What will we do with our process workers?
You could put your process workers on various lateral and design thinking courses with a view to turning them into corporate Leonardo Da Vincis. But given that you recruited them specifically for their switched off creativity gene, such an exercise would simply bewilder your people, incur cost and possibly disrupt your cash flows.
It is better that you do not disrupt your process workers, because process is what they do well, and your
Plan A needs this. However, your process workers will eventually see what is happening in your Plan B, C, D etc. businesses. They will notice the freedoms that those digital age environments offer. They may recoil at the lack of structure, and seat of the pants modus operandi. Or it might trigger an awakening from their ‘sleep working’ state. For the first time perhaps, they have witnessed that work can be fulfilling and that it is possible to construct a workplace where their anthropological drivers would be met and their cognitive capacity funnelled into doing great work.

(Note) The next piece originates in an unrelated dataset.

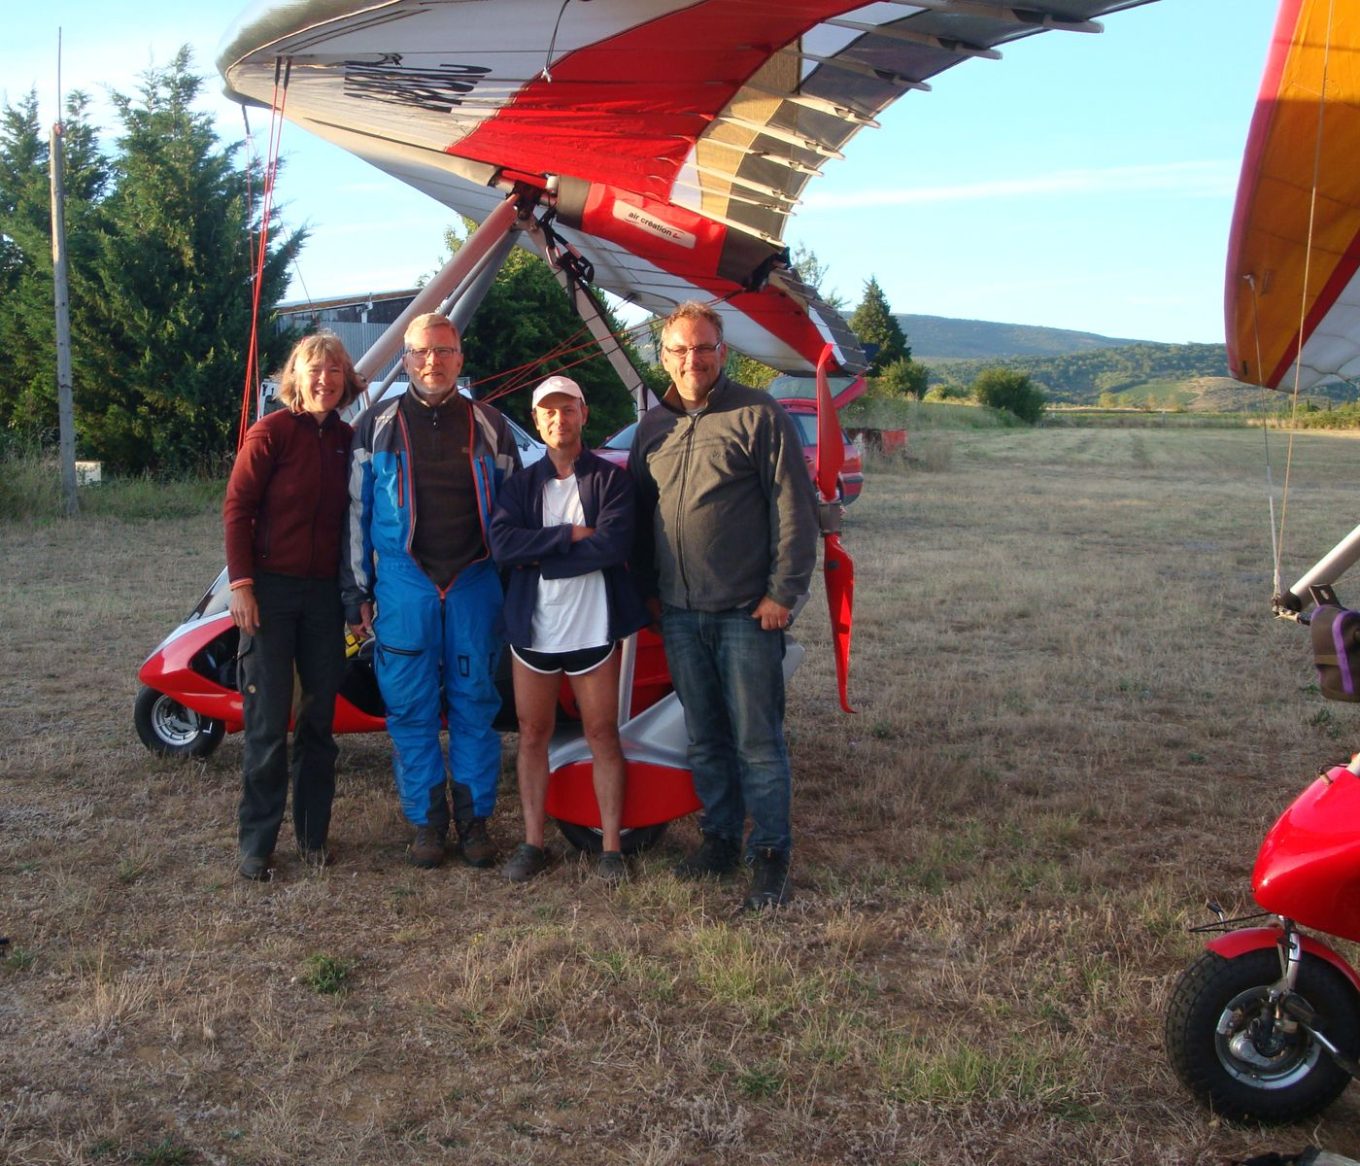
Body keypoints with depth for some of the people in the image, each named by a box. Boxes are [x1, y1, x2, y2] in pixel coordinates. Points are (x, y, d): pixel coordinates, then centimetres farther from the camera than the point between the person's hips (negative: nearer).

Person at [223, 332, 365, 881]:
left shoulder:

** The seven realities of digital transformation **
Such people should be actively encouraged to move to one of the newer business models. They may need some support in respect of the cultural shift they will experience and the change in clock speed at which they will be expected to operate. Being adaptable and becoming comfortable with uncertainty and failure might also need some professional input. But I believe it is worth supporting this transition, for these ‘old school’ people will act as binding agents across the different business models. It will also enable you to salvage some of your people investment to date. And of course, not everything about industrial era business models is bad, so they will arrive with business practice wisdom that perhaps the funksters in the emerging businesses have yet to learn.
Portfolio careers for portfolio businesses
Given the increasing velocity at which new business models grow, shine and die, it is likely that the talent needs of the organisation will be much more dynamic. Thus, there will likely be a tendency towards employing people as freelancers, or in the new parlance gig workers.

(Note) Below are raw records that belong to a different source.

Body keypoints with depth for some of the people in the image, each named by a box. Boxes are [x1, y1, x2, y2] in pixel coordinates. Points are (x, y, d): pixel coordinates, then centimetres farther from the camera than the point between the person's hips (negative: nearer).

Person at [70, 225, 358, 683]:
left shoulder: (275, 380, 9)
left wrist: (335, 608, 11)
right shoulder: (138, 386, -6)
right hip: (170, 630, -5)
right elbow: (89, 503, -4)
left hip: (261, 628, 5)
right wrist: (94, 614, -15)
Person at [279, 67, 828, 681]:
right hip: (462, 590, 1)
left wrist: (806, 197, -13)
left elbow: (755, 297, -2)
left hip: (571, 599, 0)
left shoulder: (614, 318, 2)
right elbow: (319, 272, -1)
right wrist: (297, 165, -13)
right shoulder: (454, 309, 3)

Gig workers are not just people who deliver your Amazon goodies to the doorstep, they can also include business professionals and senior executives.
From the talent perspective, it might be more fun to be involved in several projects / businesses at any one time, than the traditional one job – one employer industrial era model. In fact, it is, based on my quarter century experience of being a gig worker.
Don’t be a victim of the future
So firstly, employers need to come to terms with the polymodal business model and the implications for talent management. And the workers need to understand the changing nature of careers and how, if they take a data-driven approach to following market demand, they can pick and choose both the work they do and increasingly when they do it.
The power axis is moving away from the employer and towards the talent.
Career disruption coupled with the changing nature of business presents both challenges and opportunities for both the talent acquirers and the talent. If we accept the discomfort of these seismic shifts, then we can spend less time fretting over an uncertain future and more time creating it.